London Lost

Stories in a Changing City

London is the city of Shakespeare’s Globe and the birthplace of grime. It is a city of divisions and a city of inequality. It is a city of strangers meeting like marbles in a machine. It is a city packed with pointless jobs at the end of long, cramped commutes. A city stuffed with box rooms, damp and draughty shared accommodations, where strangers share meals standing shoulder-to-shoulder in tight kitchens. London is also the most visited English-language tourist destination. London is a city of millions of long-term and short-term Londoners. A city of royalty, of Lords and Ladies, and a city of landowners and squatters.
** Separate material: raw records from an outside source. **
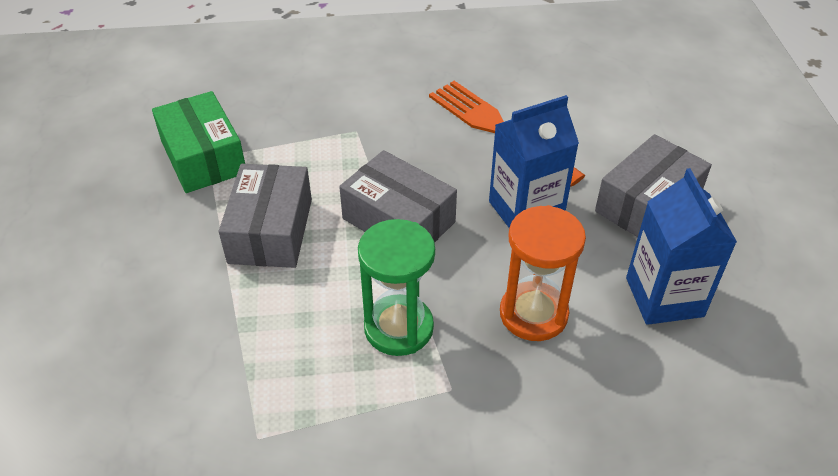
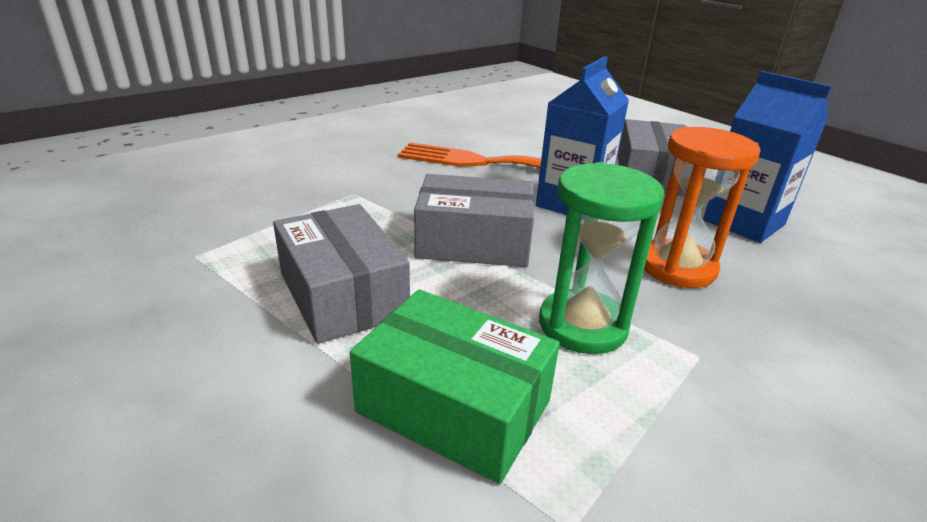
camera: 35 degrees left, 15 degrees down
green box [152,91,245,193] -> green box moved to [350,290,560,484]

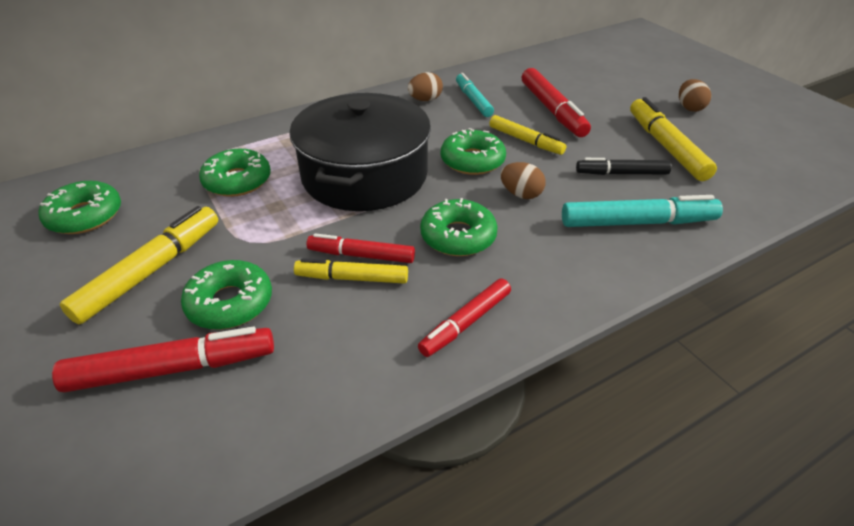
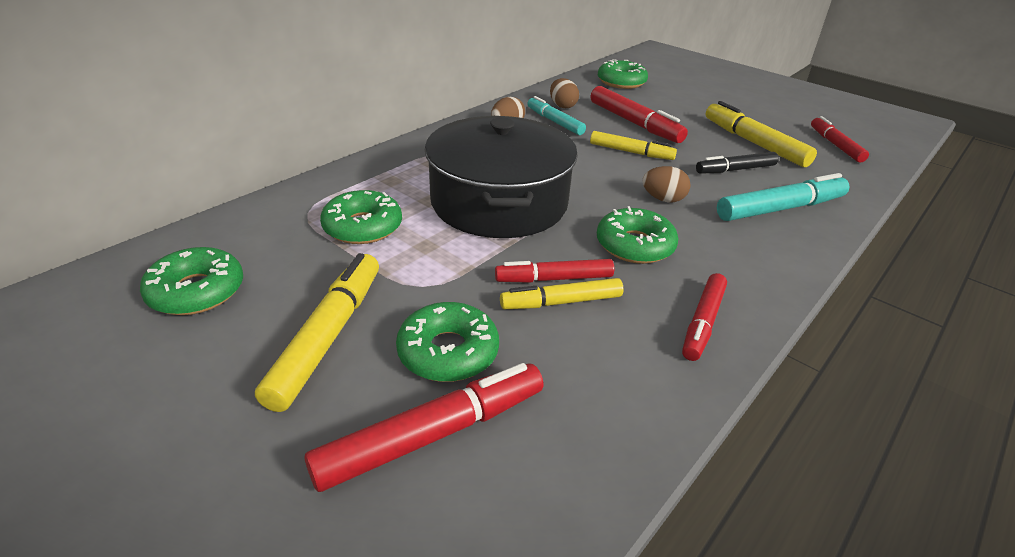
camera: 20 degrees left, 5 degrees down
green donut [441,128,506,175] -> green donut moved to [598,59,648,89]
brown egg [679,79,711,112] -> brown egg moved to [550,78,579,108]
none -> red marker [811,116,869,163]

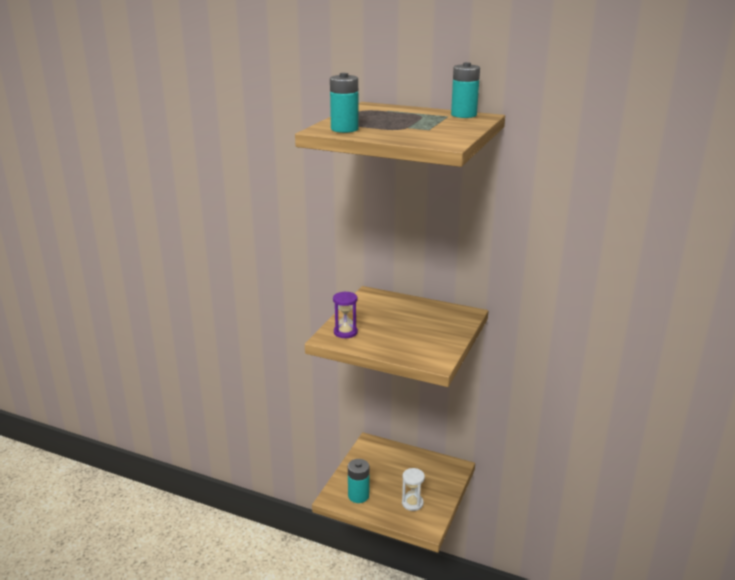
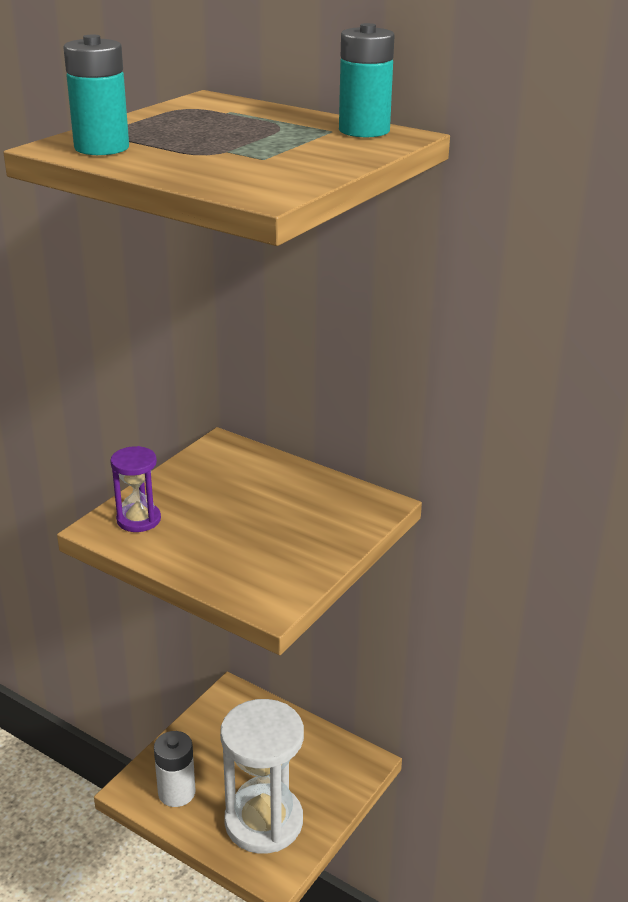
camera: 10 degrees right, 5 degrees up
turquoise battery [348,459,369,503] -> white battery [154,731,196,807]
white hourglass [402,468,425,511] -> white hourglass [220,699,304,854], size x2.03

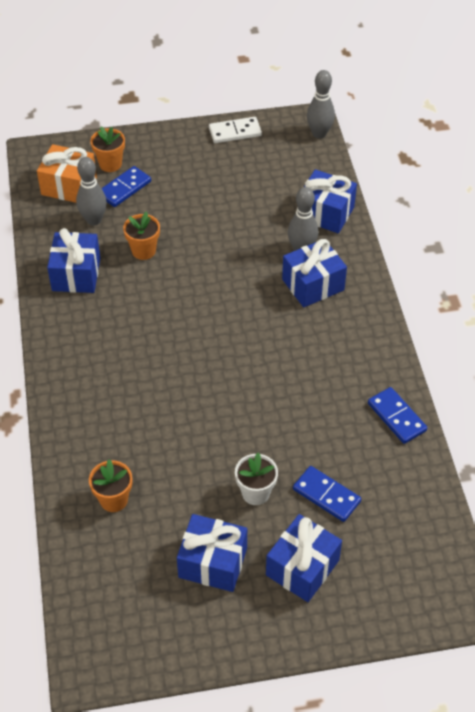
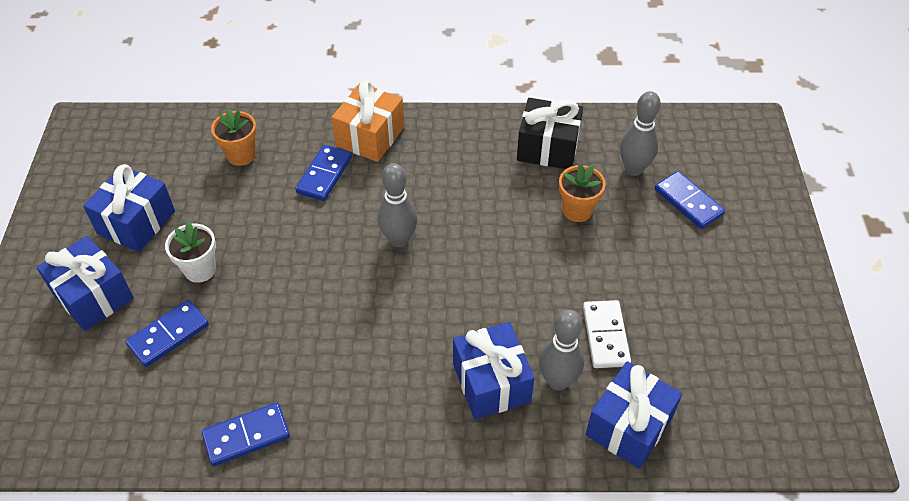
camera: 100 degrees right, 0 degrees up
orange gift [37,144,97,203] -> orange gift moved to [332,80,404,162]
blue gift [47,228,100,293] -> black gift [517,98,583,169]
orange flower pot [90,127,125,172] -> none
white domino [209,117,262,143] -> white domino moved to [583,300,631,368]
grey bowling pin [307,70,335,139] -> grey bowling pin moved to [378,163,417,247]
none -> blue domino [295,145,352,201]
But London is ever changing.

London Lost features stories, poetry, and art about London and Londoners by Liam Hogan, Morgan Parks, Natasha Bonfield, Rob McClure Smith, Maroula Blades, Alex Zalben, SA MacLeod, Ethan O’Connor, Robin Cantwell, Madeleine McDonald, Janina Aza Karpinska, Barbara Saunders, Susie Aybar, Ruth Holzer, Maija Haavisto, Maximilian Damico, Nick Sweeney, David Winston, Karen Boissonneault-Gauthier, Sasha Saben Callaghan, and Mark Anthony Jarman. In addition Ashley Hickson-Lovence, author of The 392, speaks about capturing a city in fiction.

This volume of the London Reader is our complicated love note to the city we call home: to our packed commutes, to our thin walls and our neighbours on the other side, and yes, even to the tourists standing on Oxford Street, or on the wrong side of the escalator. This volume, like London itself, is more than the sum of its parts. London is a complex mess of tube lines and interconnected stories, but it’s also so much more than that.

London is anyone. London is everyone.